Written by Craig Schreiner | Photos by Craig Schreiner
In WHY I TEACH, Tony Gulig, an associate professor of history at UW-Whitewater, says his students remind him of himself, 40 years ago. As an undergraduate student at UW-Eau Claire, Gulig met teachers who taught him how to walk the paths of history in someone else’s shoes. He began to see history as complex, divergent paths. As a classroom instructor at UW-Whitewater, Gulig teaches subjects ranging from American Indian studies, Indigenous law, history of film, environmental history, Wisconsin history, Great Lakes tribal history and historical perspectives.
“In all of the courses I teach, I hope to get students to understand the world from the perspectives of others. If they can see how others view the world, it’s my hope that they can grow in empathy and understanding for others. We learn the past not to predict the future, but to understand who we are by understanding from where we’ve come — individually, as a community and as a global people. That knowledge gives us a stronger sense of identity and, in that identity, we can lead lives of service and compassion.”
On a golden fall day on a hill overlooking campus, Gulig, left, teaches with assistant professor Josh Mabie, second-to-left, as students in Gulig’s environmental history course and Mabie’s environmental literature course listen. Gulig and Mabie connect history and literature by reading Aldo Leopold’s “Sand County Almanac” — with the occasional oak leaf floating down around them.
Gulig was one of the architects of the UW-Whitewater Native Lands Acknowledgement Statement, now read at every official university function. The statement acknowledges that, for thousands of years, native peoples were stewards of the land on which the campus now resides.
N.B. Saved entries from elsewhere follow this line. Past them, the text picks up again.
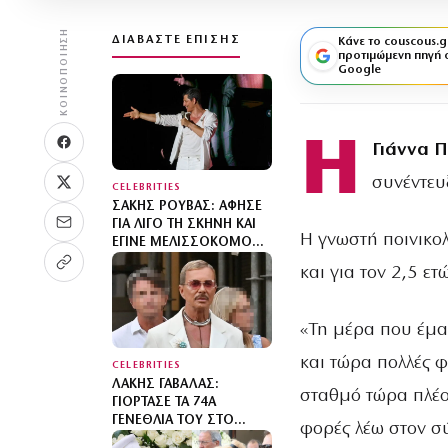
ΚΟΙΝΟΠΟΊΗΣΗ
ΔΙΑΒΆΣΤΕ ΕΠΊΣΗΣ
Κάνε το couscous.g
προτιμώμενη πηγή 
Google
Η
Γιάννα 
συνέντευ
CELEBRITIES
ΣΆΚΗΣ ΡΟΥΒΆΣ: ΆΦΗΣΕ
ΓΙΑ ΛΊΓΟ ΤΗ ΣΚΗΝΉ ΚΑΙ
Η γνωστή ποινικολ
ΈΓΙΝΕ ΜΕΛΙΣΣΟΚΌΜΟΣ
ΣΤΗΝ ΚΎΘΝΟ
και για τον 2,5 ετ
«Τη μέρα που έμαθ
και τώρα πολλές φ
CELEBRITIES
ΛΆΚΗΣ ΓΑΒΑΛΆΣ:
σταθμό τώρα πλέον
ΓΙΌΡΤΑΣΕ ΤΑ 74Α
ΓΕΝΈΘΛΙΆ ΤΟΥ ΣΤΟ
φορές λέω στον σύ
ΕΣΤΙΑΤΌΡΙΟ ΤΗΣ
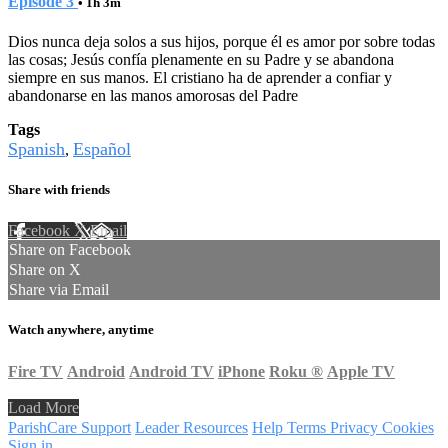
Episode 3
• 1h 3m
Dios nunca deja solos a sus hijos, porque él es amor por sobre todas
las cosas; Jesús confía plenamente en su Padre y se abandona
siempre en sus manos. El cristiano ha de aprender a confiar y
abandonarse en las manos amorosas del Padre
Tags
Spanish
Español
,
Share with friends
Facebook
X
Email
Share on Facebook
Share on X
Share via Email
Watch anywhere, anytime
Fire TV
Android
Android TV
iPhone
Roku
®
Apple TV
Load More
ParishCare Support
Leader Resources
Help
Terms
Privacy
Cookies
Sign in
Gulig listens in the audience as the statement is read for the first time on Dec. 5, 2019, at a UW System Board of Regents meeting on the UW-Whitewater campus.
“The most rewarding experiences come from those instances when the students with the narrowest of views and perspectives coming into my classes begin to see that not everyone sees the world as they do. Once in a while I’ll get an email (or better yet an actual letter or card) from a student from some years ago telling me how a class they took changed their mind, opinion or view on some topic. It’s rewarding when students begin to see that there are many perspectives and options — if they can find value in and honor those differences, even if they can’t align themselves with those alternate views, we’ve made progress.”
WHY I TEACH is a series about the dedicated faculty at UW-Whitewater’s two campuses who make every day a teachable moment — and every place a learning place — by their expertise and example.